岁月流转,道路崎岖的小山村,如今也发生了翻天覆地的变化。在党和政府的领导下,蜿蜿蜒蜒的水泥路,在山间丛林爬行。这里的民居不再是低矮破败的茅草房,牛铃驴车,古老的耕作方式,已经成为历史的记忆。这里的苹果已经成为农民致富的大产业,走出了一条甜蜜之路、幸福之路。
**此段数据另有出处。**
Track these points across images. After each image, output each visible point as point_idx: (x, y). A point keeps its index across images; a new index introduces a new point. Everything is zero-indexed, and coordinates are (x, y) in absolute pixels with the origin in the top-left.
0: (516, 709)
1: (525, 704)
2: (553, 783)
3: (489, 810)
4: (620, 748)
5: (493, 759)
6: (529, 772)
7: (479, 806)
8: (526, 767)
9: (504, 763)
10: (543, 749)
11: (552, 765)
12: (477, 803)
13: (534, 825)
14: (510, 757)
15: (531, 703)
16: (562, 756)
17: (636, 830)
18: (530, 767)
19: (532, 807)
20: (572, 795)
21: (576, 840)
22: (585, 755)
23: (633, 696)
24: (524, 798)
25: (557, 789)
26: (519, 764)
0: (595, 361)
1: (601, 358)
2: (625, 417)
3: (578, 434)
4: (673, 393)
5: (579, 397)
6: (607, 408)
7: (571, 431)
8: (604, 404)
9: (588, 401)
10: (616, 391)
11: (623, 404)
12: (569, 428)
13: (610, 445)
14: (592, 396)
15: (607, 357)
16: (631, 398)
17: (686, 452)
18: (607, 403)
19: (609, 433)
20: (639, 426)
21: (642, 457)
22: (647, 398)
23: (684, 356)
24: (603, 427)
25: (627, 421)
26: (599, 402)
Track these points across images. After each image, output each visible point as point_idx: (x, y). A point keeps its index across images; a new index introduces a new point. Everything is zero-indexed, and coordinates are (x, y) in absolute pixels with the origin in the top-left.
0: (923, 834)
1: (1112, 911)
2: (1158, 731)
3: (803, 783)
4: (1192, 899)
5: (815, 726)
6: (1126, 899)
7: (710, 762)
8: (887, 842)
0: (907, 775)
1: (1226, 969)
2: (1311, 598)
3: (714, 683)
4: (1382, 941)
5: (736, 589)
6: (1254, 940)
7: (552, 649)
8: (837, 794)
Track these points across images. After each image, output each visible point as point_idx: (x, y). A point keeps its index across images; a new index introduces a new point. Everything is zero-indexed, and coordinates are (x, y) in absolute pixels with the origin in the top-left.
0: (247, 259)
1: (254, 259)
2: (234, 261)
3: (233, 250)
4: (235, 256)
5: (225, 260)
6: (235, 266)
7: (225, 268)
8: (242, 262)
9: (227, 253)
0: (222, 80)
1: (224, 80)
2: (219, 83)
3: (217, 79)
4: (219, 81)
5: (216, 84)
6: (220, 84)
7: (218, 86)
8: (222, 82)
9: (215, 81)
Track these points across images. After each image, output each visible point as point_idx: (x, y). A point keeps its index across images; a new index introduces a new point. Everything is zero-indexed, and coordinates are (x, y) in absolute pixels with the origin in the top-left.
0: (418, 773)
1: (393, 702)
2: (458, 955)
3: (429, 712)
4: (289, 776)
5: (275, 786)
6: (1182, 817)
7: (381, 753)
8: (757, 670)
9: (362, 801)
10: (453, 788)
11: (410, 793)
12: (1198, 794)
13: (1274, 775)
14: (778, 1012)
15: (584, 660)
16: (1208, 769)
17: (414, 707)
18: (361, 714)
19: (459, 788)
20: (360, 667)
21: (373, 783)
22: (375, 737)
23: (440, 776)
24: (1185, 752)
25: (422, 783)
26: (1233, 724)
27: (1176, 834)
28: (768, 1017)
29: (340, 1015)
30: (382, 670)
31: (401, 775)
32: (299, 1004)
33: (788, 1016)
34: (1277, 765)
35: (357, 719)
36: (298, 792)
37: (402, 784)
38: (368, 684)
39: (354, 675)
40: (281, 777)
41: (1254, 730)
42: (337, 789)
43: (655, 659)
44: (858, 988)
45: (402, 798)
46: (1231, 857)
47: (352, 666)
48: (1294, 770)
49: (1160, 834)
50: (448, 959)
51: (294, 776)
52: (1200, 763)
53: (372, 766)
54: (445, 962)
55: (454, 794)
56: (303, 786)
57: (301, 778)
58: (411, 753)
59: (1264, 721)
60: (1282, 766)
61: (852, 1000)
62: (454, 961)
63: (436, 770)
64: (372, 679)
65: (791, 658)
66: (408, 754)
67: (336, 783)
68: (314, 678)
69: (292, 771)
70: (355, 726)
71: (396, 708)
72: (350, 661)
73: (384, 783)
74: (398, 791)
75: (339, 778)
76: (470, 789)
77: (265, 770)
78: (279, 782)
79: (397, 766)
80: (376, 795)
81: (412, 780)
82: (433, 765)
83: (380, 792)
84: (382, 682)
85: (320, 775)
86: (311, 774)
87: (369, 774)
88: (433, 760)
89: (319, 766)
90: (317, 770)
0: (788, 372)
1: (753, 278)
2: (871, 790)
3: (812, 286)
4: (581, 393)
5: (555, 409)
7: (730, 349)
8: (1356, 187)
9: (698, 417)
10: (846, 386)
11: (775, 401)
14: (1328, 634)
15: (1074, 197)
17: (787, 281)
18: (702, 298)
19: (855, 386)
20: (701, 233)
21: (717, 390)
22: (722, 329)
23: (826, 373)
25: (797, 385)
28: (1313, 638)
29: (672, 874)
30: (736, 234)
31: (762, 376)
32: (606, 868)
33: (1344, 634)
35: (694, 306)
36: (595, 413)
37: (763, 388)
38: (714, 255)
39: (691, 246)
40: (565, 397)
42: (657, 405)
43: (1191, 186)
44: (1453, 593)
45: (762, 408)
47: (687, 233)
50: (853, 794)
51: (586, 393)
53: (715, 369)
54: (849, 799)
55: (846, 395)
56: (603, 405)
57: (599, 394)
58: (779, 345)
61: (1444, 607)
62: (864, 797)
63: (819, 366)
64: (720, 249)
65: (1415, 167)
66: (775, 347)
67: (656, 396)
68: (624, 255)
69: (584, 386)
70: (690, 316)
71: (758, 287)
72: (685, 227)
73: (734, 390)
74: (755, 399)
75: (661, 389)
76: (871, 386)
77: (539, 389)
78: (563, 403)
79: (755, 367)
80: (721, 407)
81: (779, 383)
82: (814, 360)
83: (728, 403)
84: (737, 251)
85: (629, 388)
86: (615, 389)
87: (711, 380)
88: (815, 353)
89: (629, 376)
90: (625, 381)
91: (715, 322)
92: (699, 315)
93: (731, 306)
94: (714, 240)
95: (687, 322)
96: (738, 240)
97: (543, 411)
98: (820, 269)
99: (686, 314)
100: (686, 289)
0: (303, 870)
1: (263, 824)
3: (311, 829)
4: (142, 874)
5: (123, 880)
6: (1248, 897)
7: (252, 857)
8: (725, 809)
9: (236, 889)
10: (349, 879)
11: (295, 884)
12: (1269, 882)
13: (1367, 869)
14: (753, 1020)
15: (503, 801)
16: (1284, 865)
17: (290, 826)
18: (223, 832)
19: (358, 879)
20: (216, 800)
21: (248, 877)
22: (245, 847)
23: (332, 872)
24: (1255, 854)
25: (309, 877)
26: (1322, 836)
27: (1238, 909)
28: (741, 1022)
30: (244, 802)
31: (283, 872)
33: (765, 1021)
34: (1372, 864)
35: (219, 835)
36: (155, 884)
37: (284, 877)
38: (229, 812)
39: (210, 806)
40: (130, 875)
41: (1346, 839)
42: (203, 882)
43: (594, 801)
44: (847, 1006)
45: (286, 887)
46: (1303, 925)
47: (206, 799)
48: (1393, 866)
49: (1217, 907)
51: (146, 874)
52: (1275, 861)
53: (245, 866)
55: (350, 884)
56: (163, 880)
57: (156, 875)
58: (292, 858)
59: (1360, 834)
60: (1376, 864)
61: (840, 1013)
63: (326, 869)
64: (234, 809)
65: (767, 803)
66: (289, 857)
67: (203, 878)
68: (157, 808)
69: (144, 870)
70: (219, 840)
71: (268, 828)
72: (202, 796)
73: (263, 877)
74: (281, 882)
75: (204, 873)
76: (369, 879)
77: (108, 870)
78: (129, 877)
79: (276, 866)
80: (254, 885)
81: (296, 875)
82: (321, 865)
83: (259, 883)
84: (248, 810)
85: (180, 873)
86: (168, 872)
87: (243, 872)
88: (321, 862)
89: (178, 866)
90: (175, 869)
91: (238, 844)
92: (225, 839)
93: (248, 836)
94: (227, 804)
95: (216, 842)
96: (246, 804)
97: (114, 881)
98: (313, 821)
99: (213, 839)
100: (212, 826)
在英雄战斗的过的地方,鸽子山、杨营子、李营子已经成为宁城苹果产业的核心区。金秋时节,藏在群山之中的苹果,在浓郁的秋色中,好像一个个红灯笼,挂满了枝头。我们英雄在九泉之下,也一定会欣慰的微笑。因为他们出生入死,就是要让老百姓过上好日子。如今,我们的好日子,已经来了。我们不再背负沉重的赋税,东藏西躲;我们不再为身上没有衣衫,躲在屋里,羞于见人.....

宁城的红色文化是中国革命历史的一个精致的微雕,在中京大地上闪烁着光芒。宁城人非常珍视抗日先烈给我们留下的这笔非常宝贵的精神财富,在英雄战斗的地方,兴建了红色文化景观。让后人们,来到这里感受被侵略、被压迫、被杀戮的屈辱,勿忘国耻,民族复兴;让后人们,在这里感受英雄们,“自投虎口,危则危矣,然为我三千万被侵难同胞计,杀身成仁,义不容辞”信仰的力量。

仰望,宁城红色文化,会让你站在历史的峰峦,眼界更加宽阔,会看得更远。